Re: [css-shaders] GLSL implementation defined limits

Reordering your message a little...

On 12/11/2011, at 6:11 AM, Gregg Tavares (wrk) wrote:

> I also want to add that I think CSS shaders in particular are going to end up getting extremely complicated.
> 
> As an example I certainly never would have made a folding map using a shader like the one Adobe showed. I would have (a) cut the paper into 1 plane per fold and set texcoords appropriately OR (b) used a skinned model and hierarchical animation OR (c) used morph targets across 2 meshes. It's neat that it can be done in a shader but that's just my point, given the limitations people will need to put more in shaders then they generally have in the past.

You first say that shaders are going to get extremely complicated, then propose more extremely complicated alternatives :)

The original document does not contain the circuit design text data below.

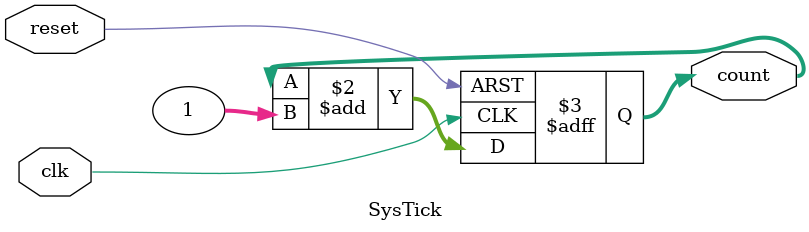
<source format=v>
module SysTick(reset, clk, count);
	input reset, clk;
	output reg [31:0] count;

	always @(posedge reset or posedge clk)
		if (reset) begin
			count <= 32'h00000000;
		end else begin
			count <= count + 1;
		end
			
endmodule

</source>
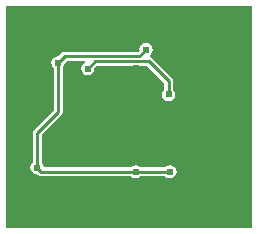
<source format=gbl>
G04*
G04 #@! TF.GenerationSoftware,Altium Limited,Altium Designer,19.0.15 (446)*
G04*
G04 Layer_Physical_Order=4*
G04 Layer_Color=16711680*
%FSLAX24Y24*%
%MOIN*%
G70*
G01*
G75*
%ADD10C,0.0098*%
%ADD38C,0.0240*%
G36*
X4297Y-3706D02*
X-3903D01*
Y3706D01*
X4297D01*
Y-3706D01*
D02*
G37*
%LPC*%
G36*
X758Y2478D02*
X672Y2461D01*
X599Y2413D01*
X551Y2340D01*
X534Y2254D01*
X535Y2246D01*
X468Y2180D01*
X-1959D01*
X-2017Y2168D01*
X-2066Y2135D01*
X-2168Y2034D01*
X-2175Y2035D01*
X-2261Y2018D01*
X-2334Y1970D01*
X-2382Y1897D01*
X-2400Y1811D01*
X-2382Y1725D01*
X-2334Y1652D01*
X-2327Y1648D01*
Y238D01*
X-2984Y-419D01*
X-3017Y-469D01*
X-3029Y-527D01*
Y-1520D01*
X-3035Y-1524D01*
X-3084Y-1597D01*
X-3101Y-1683D01*
X-3084Y-1769D01*
X-3035Y-1842D01*
X-2963Y-1890D01*
X-2877Y-1907D01*
X-2869Y-1906D01*
X-2847Y-1928D01*
X-2847Y-1928D01*
X-2797Y-1961D01*
X-2739Y-1973D01*
X-2739Y-1973D01*
X241D01*
X245Y-1979D01*
X318Y-2028D01*
X404Y-2045D01*
X489Y-2028D01*
X562Y-1979D01*
X566Y-1973D01*
X1382D01*
X1387Y-1979D01*
X1459Y-2028D01*
X1545Y-2045D01*
X1631Y-2028D01*
X1704Y-1979D01*
X1753Y-1907D01*
X1770Y-1821D01*
X1753Y-1735D01*
X1704Y-1662D01*
X1631Y-1614D01*
X1545Y-1597D01*
X1459Y-1614D01*
X1387Y-1662D01*
X1382Y-1669D01*
X566D01*
X562Y-1662D01*
X489Y-1614D01*
X404Y-1597D01*
X318Y-1614D01*
X245Y-1662D01*
X241Y-1669D01*
X-2655D01*
X-2670Y-1597D01*
X-2718Y-1524D01*
X-2725Y-1520D01*
Y-590D01*
X-2068Y67D01*
X-2068Y67D01*
X-2035Y117D01*
X-2023Y175D01*
Y1648D01*
X-2017Y1652D01*
X-1968Y1725D01*
X-1951Y1811D01*
X-1952Y1819D01*
X-1896Y1875D01*
X-1286D01*
X-1277Y1826D01*
X-1350Y1778D01*
X-1398Y1705D01*
X-1415Y1619D01*
X-1398Y1533D01*
X-1350Y1460D01*
X-1277Y1412D01*
X-1191Y1395D01*
X-1105Y1412D01*
X-1032Y1460D01*
X-984Y1533D01*
X-967Y1619D01*
X-968Y1627D01*
X-877Y1718D01*
X784D01*
X1354Y1148D01*
Y921D01*
X1347Y916D01*
X1299Y844D01*
X1282Y758D01*
X1299Y672D01*
X1347Y599D01*
X1420Y551D01*
X1506Y534D01*
X1592Y551D01*
X1665Y599D01*
X1713Y672D01*
X1730Y758D01*
X1713Y844D01*
X1665Y916D01*
X1658Y921D01*
Y1211D01*
X1646Y1269D01*
X1613Y1318D01*
X1613Y1318D01*
X954Y1978D01*
X905Y2011D01*
X885Y2014D01*
X875Y2067D01*
X916Y2095D01*
X965Y2168D01*
X982Y2254D01*
X965Y2340D01*
X916Y2413D01*
X844Y2461D01*
X758Y2478D01*
D02*
G37*
%LPD*%
D10*
X-1191Y1619D02*
X-940Y1870D01*
X531Y2027D02*
X758Y2254D01*
X-2175Y1811D02*
X-1959Y2027D01*
X531D01*
X-940Y1870D02*
X847D01*
X1506Y1211D01*
Y758D02*
Y1211D01*
X404Y-1821D02*
X1545D01*
X-2877Y-1683D02*
Y-527D01*
X-2175Y175D01*
Y1811D01*
X-2877Y-1683D02*
X-2739Y-1821D01*
X404D01*
X404Y-1821D01*
D38*
X758Y2254D02*
D03*
X404Y2263D02*
D03*
X2600Y717D02*
D03*
X2913Y1053D02*
D03*
X2160Y1804D02*
D03*
X1589Y2917D02*
D03*
X404Y1634D02*
D03*
X2539Y1073D02*
D03*
X1506Y758D02*
D03*
X2204Y738D02*
D03*
X2539Y1427D02*
D03*
X2569Y-39D02*
D03*
X4176Y-79D02*
D03*
Y679D02*
D03*
X3566D02*
D03*
X3566Y-79D02*
D03*
X3490Y-3590D02*
D03*
Y-2590D02*
D03*
X2472D02*
D03*
Y-3590D02*
D03*
X2825Y-797D02*
D03*
X3570Y3590D02*
D03*
X757D02*
D03*
X4176Y-3590D02*
D03*
Y-2590D02*
D03*
Y-1590D02*
D03*
X2472D02*
D03*
X3490D02*
D03*
Y-590D02*
D03*
X4176D02*
D03*
X2570Y3590D02*
D03*
X4176D02*
D03*
X1570D02*
D03*
X4176Y2590D02*
D03*
X3570D02*
D03*
X4176Y1590D02*
D03*
X3570D02*
D03*
X1496Y-2234D02*
D03*
X1208Y-3590D02*
D03*
X260D02*
D03*
X148Y-2559D02*
D03*
X-1043Y-2864D02*
D03*
X-1516D02*
D03*
X-1020Y-3590D02*
D03*
X-1970D02*
D03*
X-1912Y-2559D02*
D03*
X-2503D02*
D03*
X-2500Y-3590D02*
D03*
X-3790Y-60D02*
D03*
X-2619Y394D02*
D03*
X-2835Y1033D02*
D03*
X-2913Y1467D02*
D03*
X-787Y2559D02*
D03*
X-2559Y2362D02*
D03*
X-719Y3590D02*
D03*
X-1575D02*
D03*
X-2559D02*
D03*
X-3790D02*
D03*
Y2362D02*
D03*
Y984D02*
D03*
Y-2470D02*
D03*
Y-3590D02*
D03*
X-2877Y-1683D02*
D03*
X-3062Y-157D02*
D03*
X-2175Y1811D02*
D03*
X-709Y1457D02*
D03*
X404Y-1821D02*
D03*
X1545Y-1821D02*
D03*
X404Y-2244D02*
D03*
X1211Y-2550D02*
D03*
X1417Y-1378D02*
D03*
X-3790Y-1330D02*
D03*
X-2542D02*
D03*
X-709Y709D02*
D03*
X-236D02*
D03*
X236D02*
D03*
X709D02*
D03*
X-709Y236D02*
D03*
X-236D02*
D03*
X236D02*
D03*
X709D02*
D03*
X-709Y-236D02*
D03*
X-236D02*
D03*
X236D02*
D03*
X709D02*
D03*
X-709Y-709D02*
D03*
X-236D02*
D03*
X236D02*
D03*
X709D02*
D03*
X-1610Y1760D02*
D03*
X-1580Y2520D02*
D03*
X-1191Y1619D02*
D03*
M02*

</source>
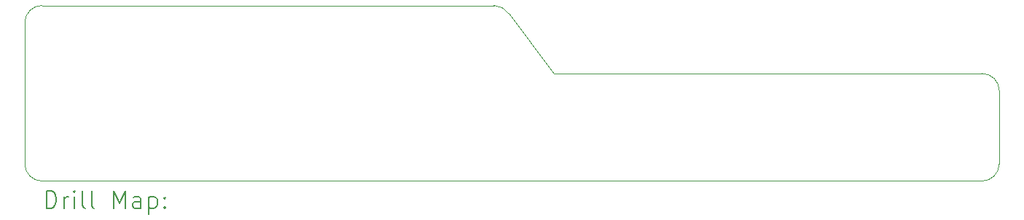
<source format=gbr>
%FSLAX45Y45*%
G04 Gerber Fmt 4.5, Leading zero omitted, Abs format (unit mm)*
G04 Created by KiCad (PCBNEW (6.0.2)) date 2022-05-29 22:25:16*
%MOMM*%
%LPD*%
G01*
G04 APERTURE LIST*
%TA.AperFunction,Profile*%
%ADD10C,0.100000*%
%TD*%
%ADD11C,0.200000*%
G04 APERTURE END LIST*
D10*
X9500000Y-9441358D02*
X14750000Y-9441358D01*
X20620000Y-10431358D02*
X20620000Y-11281357D01*
X20420000Y-11481357D02*
X9500000Y-11481357D01*
X9300000Y-11281357D02*
X9300000Y-9641358D01*
X15450000Y-10231358D02*
X20420000Y-10231358D01*
X20420000Y-11481357D02*
G75*
G03*
X20620000Y-11281357I0J200000D01*
G01*
X14917914Y-9532707D02*
G75*
G03*
X14750000Y-9441358I-167914J-108650D01*
G01*
X14917914Y-9532707D02*
X15450000Y-10231358D01*
X9300000Y-11281357D02*
G75*
G03*
X9500000Y-11481357I200000J0D01*
G01*
X9500000Y-9441358D02*
G75*
G03*
X9300000Y-9641358I0J-200000D01*
G01*
X20620000Y-10431358D02*
G75*
G03*
X20420000Y-10231358I-200000J0D01*
G01*
D11*
X9552619Y-11796834D02*
X9552619Y-11596834D01*
X9600238Y-11596834D01*
X9628810Y-11606357D01*
X9647857Y-11625405D01*
X9657381Y-11644453D01*
X9666905Y-11682548D01*
X9666905Y-11711119D01*
X9657381Y-11749215D01*
X9647857Y-11768262D01*
X9628810Y-11787310D01*
X9600238Y-11796834D01*
X9552619Y-11796834D01*
X9752619Y-11796834D02*
X9752619Y-11663500D01*
X9752619Y-11701595D02*
X9762143Y-11682548D01*
X9771667Y-11673024D01*
X9790714Y-11663500D01*
X9809762Y-11663500D01*
X9876429Y-11796834D02*
X9876429Y-11663500D01*
X9876429Y-11596834D02*
X9866905Y-11606357D01*
X9876429Y-11615881D01*
X9885952Y-11606357D01*
X9876429Y-11596834D01*
X9876429Y-11615881D01*
X10000238Y-11796834D02*
X9981190Y-11787310D01*
X9971667Y-11768262D01*
X9971667Y-11596834D01*
X10105000Y-11796834D02*
X10085952Y-11787310D01*
X10076429Y-11768262D01*
X10076429Y-11596834D01*
X10333571Y-11796834D02*
X10333571Y-11596834D01*
X10400238Y-11739691D01*
X10466905Y-11596834D01*
X10466905Y-11796834D01*
X10647857Y-11796834D02*
X10647857Y-11692072D01*
X10638333Y-11673024D01*
X10619286Y-11663500D01*
X10581190Y-11663500D01*
X10562143Y-11673024D01*
X10647857Y-11787310D02*
X10628810Y-11796834D01*
X10581190Y-11796834D01*
X10562143Y-11787310D01*
X10552619Y-11768262D01*
X10552619Y-11749215D01*
X10562143Y-11730167D01*
X10581190Y-11720643D01*
X10628810Y-11720643D01*
X10647857Y-11711119D01*
X10743095Y-11663500D02*
X10743095Y-11863500D01*
X10743095Y-11673024D02*
X10762143Y-11663500D01*
X10800238Y-11663500D01*
X10819286Y-11673024D01*
X10828810Y-11682548D01*
X10838333Y-11701595D01*
X10838333Y-11758738D01*
X10828810Y-11777786D01*
X10819286Y-11787310D01*
X10800238Y-11796834D01*
X10762143Y-11796834D01*
X10743095Y-11787310D01*
X10924048Y-11777786D02*
X10933571Y-11787310D01*
X10924048Y-11796834D01*
X10914524Y-11787310D01*
X10924048Y-11777786D01*
X10924048Y-11796834D01*
X10924048Y-11673024D02*
X10933571Y-11682548D01*
X10924048Y-11692072D01*
X10914524Y-11682548D01*
X10924048Y-11673024D01*
X10924048Y-11692072D01*
M02*

</source>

I greatly prefer complexity in a shader over rewriting my document, or using WebGL (which you'd need for the skinned model and morph targets, and would require lots of JS). A shader is clearly isolated to the element it is working on. I don't think the world will explode if certain advanced shaders do not work on particular hardware. That's typically the way features appear on the Web - it's rarely an on/off switch. Over time, the switch is nearly completely on.

I also think the folding map is a pretty advanced example. I expect the majority of uses for shaders will be a lot more subtle, and be much less complex GLSL.

> Given that the author can't supply an arbitrary mesh nor can they supply arbitrary textures it seems likely they'll end up doing crazy complicated things in the shaders to work around those limitations.